__JOB__
Copy the stretch from the start of the data through the line containing "70 നും ഇടയില്‍", changing "ADMIN" to "AUTHOR". Leave everything else as it is.

Dataset entries
== Segment start ==

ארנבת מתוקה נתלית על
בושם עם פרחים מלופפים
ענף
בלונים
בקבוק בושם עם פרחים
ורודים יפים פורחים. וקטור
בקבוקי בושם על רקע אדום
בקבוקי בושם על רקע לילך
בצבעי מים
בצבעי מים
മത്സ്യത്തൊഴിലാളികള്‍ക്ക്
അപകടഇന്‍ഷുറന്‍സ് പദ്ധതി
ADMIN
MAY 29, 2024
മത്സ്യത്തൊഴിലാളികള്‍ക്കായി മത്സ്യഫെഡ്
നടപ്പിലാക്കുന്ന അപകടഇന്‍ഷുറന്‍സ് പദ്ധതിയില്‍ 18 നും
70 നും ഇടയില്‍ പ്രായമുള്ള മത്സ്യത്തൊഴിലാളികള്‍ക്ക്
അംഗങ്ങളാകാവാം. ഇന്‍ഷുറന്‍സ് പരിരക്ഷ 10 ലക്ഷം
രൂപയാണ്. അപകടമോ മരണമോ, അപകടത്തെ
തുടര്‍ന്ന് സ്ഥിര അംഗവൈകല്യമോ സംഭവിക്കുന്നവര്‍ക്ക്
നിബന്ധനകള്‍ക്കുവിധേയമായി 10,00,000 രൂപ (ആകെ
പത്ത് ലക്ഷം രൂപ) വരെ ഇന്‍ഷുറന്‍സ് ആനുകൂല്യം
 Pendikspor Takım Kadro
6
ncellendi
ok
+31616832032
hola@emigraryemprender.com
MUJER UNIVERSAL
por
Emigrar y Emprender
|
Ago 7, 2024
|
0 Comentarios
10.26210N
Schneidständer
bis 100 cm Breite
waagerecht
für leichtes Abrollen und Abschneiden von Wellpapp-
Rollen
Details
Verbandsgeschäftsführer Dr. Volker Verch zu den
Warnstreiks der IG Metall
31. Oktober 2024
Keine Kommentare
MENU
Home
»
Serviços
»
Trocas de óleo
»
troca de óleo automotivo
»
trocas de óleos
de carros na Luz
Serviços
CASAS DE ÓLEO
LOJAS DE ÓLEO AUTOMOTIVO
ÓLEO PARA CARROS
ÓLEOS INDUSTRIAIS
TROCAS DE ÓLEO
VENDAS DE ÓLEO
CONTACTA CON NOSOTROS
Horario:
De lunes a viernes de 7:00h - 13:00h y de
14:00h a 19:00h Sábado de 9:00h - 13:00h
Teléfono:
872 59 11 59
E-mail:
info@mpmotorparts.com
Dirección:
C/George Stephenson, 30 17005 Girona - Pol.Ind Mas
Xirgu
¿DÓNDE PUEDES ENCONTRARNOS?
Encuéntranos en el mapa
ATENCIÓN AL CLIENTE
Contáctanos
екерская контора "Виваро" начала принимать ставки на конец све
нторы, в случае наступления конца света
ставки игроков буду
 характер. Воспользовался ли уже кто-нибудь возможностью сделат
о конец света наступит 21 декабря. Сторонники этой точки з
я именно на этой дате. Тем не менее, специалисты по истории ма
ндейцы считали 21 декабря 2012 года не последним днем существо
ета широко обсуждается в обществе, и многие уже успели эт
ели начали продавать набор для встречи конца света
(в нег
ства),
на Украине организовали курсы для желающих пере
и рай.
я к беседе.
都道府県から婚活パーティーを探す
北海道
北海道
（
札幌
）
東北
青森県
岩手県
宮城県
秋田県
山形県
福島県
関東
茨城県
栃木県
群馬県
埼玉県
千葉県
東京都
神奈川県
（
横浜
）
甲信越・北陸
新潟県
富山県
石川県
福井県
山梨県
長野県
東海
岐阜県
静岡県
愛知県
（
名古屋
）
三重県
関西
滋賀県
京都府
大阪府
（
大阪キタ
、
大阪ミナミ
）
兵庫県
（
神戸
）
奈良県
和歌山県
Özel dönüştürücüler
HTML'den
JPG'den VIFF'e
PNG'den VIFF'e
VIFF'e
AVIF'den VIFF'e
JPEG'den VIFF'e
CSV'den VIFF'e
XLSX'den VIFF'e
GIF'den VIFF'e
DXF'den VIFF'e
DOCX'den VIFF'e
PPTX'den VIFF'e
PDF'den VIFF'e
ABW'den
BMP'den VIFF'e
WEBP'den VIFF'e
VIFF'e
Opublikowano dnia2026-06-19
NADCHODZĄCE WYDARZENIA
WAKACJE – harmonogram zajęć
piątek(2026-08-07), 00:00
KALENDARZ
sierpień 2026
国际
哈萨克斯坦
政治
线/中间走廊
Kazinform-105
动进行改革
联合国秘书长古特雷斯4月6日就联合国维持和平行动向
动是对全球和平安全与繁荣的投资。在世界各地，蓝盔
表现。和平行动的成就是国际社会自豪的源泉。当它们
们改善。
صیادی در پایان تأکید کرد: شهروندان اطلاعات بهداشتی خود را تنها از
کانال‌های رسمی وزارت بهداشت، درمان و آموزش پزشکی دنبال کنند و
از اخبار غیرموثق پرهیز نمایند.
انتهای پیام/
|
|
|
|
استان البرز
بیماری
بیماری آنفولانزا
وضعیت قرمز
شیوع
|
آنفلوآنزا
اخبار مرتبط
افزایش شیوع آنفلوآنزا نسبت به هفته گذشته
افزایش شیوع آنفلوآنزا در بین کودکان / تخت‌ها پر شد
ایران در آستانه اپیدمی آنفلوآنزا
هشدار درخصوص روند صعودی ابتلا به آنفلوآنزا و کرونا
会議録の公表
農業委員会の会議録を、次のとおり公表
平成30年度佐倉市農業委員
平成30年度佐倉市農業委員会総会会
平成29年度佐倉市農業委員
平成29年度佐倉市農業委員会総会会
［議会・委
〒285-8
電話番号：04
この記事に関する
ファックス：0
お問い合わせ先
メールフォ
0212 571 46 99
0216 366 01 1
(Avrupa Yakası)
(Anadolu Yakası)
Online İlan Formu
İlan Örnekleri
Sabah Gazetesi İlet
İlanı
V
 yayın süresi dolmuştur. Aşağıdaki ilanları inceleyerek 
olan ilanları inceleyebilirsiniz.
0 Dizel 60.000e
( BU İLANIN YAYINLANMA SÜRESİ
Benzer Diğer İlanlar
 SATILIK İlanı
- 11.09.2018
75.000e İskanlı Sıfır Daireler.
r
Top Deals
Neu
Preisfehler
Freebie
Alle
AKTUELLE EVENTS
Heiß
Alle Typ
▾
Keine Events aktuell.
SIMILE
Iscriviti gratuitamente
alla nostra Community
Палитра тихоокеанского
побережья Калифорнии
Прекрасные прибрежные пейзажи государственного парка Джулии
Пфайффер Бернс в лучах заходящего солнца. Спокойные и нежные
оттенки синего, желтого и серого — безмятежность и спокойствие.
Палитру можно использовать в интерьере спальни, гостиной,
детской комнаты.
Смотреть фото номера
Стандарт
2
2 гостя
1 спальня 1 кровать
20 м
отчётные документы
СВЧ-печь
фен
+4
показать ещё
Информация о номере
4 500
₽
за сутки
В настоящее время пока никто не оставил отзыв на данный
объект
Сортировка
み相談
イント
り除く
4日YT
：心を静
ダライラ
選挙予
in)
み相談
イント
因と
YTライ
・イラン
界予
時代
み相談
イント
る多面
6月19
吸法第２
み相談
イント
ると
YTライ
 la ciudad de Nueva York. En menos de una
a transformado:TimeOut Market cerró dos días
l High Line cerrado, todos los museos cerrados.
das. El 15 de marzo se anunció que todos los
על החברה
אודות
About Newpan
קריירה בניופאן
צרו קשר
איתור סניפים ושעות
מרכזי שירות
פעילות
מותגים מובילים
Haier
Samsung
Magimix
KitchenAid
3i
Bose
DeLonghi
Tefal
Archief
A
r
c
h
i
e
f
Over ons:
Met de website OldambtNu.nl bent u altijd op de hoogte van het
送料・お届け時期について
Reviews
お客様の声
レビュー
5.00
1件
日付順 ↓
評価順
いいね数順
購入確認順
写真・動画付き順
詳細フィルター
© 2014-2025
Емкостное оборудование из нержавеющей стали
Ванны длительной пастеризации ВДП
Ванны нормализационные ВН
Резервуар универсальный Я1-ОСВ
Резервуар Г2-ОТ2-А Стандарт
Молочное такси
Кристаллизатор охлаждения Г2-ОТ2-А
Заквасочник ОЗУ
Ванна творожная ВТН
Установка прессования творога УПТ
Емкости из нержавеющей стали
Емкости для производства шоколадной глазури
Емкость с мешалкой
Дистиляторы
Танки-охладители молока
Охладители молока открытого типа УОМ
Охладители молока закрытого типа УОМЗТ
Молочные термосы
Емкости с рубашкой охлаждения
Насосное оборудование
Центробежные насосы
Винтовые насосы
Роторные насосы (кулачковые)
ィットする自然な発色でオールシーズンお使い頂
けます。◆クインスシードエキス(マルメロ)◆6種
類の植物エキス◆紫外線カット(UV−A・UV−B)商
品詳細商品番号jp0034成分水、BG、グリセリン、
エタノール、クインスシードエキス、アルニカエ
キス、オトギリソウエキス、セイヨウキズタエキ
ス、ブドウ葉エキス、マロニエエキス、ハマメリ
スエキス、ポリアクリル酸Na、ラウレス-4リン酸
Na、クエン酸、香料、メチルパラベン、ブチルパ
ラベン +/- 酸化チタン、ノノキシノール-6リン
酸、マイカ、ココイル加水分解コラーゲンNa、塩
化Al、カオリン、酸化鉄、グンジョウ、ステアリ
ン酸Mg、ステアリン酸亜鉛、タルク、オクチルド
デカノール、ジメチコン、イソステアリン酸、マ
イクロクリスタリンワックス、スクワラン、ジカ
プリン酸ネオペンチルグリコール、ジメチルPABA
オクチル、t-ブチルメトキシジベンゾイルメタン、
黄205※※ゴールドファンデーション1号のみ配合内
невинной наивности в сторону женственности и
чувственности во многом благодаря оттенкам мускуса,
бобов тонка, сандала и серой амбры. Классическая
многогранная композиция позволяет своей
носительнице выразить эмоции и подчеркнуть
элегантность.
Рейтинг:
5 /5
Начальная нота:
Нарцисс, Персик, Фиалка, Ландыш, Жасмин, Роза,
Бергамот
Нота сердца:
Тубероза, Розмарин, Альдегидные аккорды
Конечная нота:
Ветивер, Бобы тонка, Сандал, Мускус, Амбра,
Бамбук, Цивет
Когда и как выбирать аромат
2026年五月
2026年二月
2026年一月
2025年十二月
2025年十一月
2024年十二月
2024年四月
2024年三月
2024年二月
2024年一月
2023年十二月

== Segment end ==

__SOLVED PROBLEM__
ארנבת מתוקה נתלית על
בושם עם פרחים מלופפים
ענף
בלונים
בקבוק בושם עם פרחים
ורודים יפים פורחים. וקטור
בקבוקי בושם על רקע אדום
בקבוקי בושם על רקע לילך
בצבעי מים
בצבעי מים
മത്സ്യത്തൊഴിലാളികള്‍ക്ക്
അപകടഇന്‍ഷുറന്‍സ് പദ്ധതി
AUTHOR
MAY 29, 2024
മത്സ്യത്തൊഴിലാളികള്‍ക്കായി മത്സ്യഫെഡ്
നടപ്പിലാക്കുന്ന അപകടഇന്‍ഷുറന്‍സ് പദ്ധതിയില്‍ 18 നും
70 നും ഇടയില്‍ പ്രായമുള്ള മത്സ്യത്തൊഴിലാളികള്‍ക്ക്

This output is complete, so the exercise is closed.